◆ Assignment:
Can you write out, word for word, the lines starting with the one that contains "Looking for" and going on through the one that contains "coursework help agency"?

START Data provided

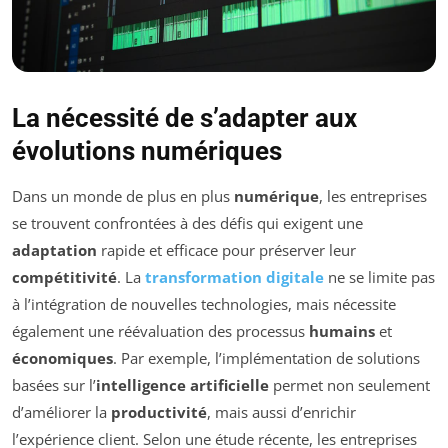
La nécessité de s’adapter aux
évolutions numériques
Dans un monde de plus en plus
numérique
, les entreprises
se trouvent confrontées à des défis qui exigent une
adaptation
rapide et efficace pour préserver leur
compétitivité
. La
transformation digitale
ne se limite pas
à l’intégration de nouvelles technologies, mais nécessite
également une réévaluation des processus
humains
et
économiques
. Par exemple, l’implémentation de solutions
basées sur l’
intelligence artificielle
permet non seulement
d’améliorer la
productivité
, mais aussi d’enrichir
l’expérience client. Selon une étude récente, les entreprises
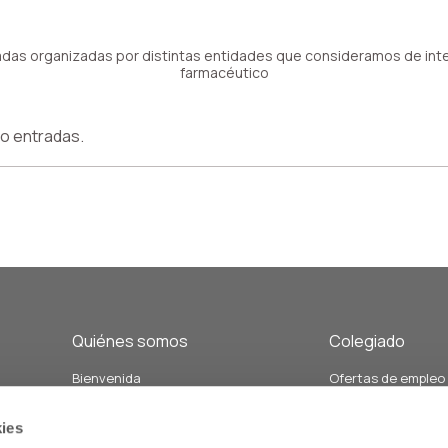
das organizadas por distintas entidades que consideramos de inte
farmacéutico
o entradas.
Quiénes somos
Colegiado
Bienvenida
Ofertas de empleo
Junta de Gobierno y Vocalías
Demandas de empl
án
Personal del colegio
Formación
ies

END Data provided
START Data provided

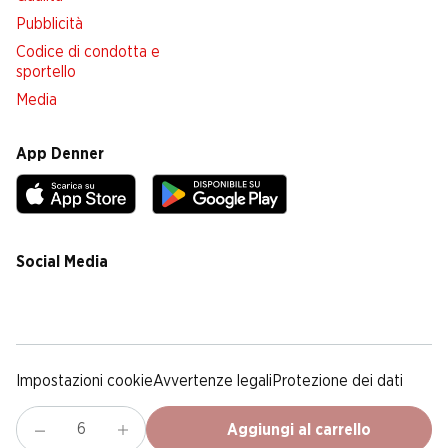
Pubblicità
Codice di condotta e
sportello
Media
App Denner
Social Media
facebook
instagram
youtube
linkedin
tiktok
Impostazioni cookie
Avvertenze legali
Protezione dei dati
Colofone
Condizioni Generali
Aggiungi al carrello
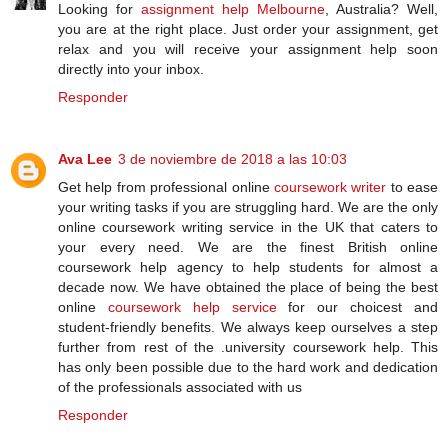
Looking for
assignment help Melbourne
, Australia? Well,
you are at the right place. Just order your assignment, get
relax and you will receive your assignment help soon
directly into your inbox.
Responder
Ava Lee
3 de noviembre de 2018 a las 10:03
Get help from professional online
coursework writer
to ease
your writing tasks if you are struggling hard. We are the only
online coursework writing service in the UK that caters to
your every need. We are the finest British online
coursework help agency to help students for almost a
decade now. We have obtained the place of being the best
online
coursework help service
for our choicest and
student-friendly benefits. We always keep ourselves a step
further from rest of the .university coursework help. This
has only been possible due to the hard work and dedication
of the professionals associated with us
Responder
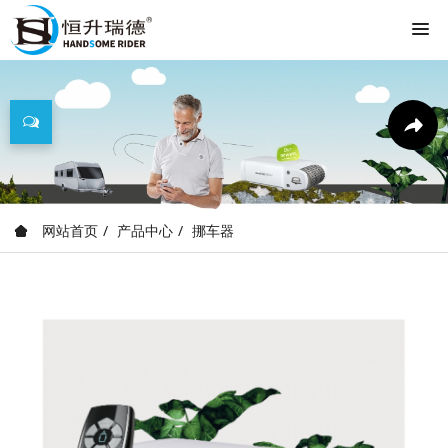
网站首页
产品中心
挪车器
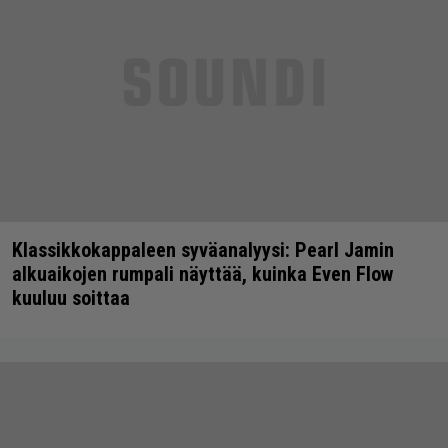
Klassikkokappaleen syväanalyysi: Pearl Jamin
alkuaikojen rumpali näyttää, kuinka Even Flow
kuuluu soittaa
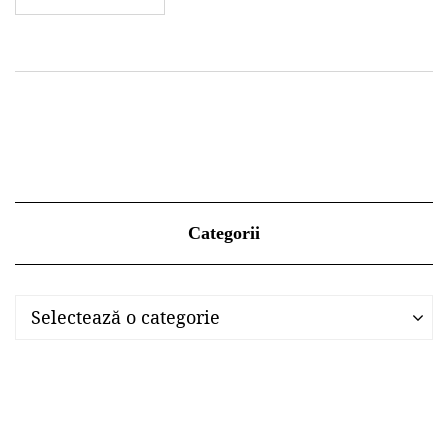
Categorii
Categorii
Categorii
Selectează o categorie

END Data provided

◆ Answer for this exercise:
Looking for
assignment help Melbourne
, Australia? Well,
you are at the right place. Just order your assignment, get
relax and you will receive your assignment help soon
directly into your inbox.
Responder
Ava Lee
3 de noviembre de 2018 a las 10:03
Get help from professional online
coursework writer
to ease
your writing tasks if you are struggling hard. We are the only
online coursework writing service in the UK that caters to
your every need. We are the finest British online
coursework help agency to help students for almost a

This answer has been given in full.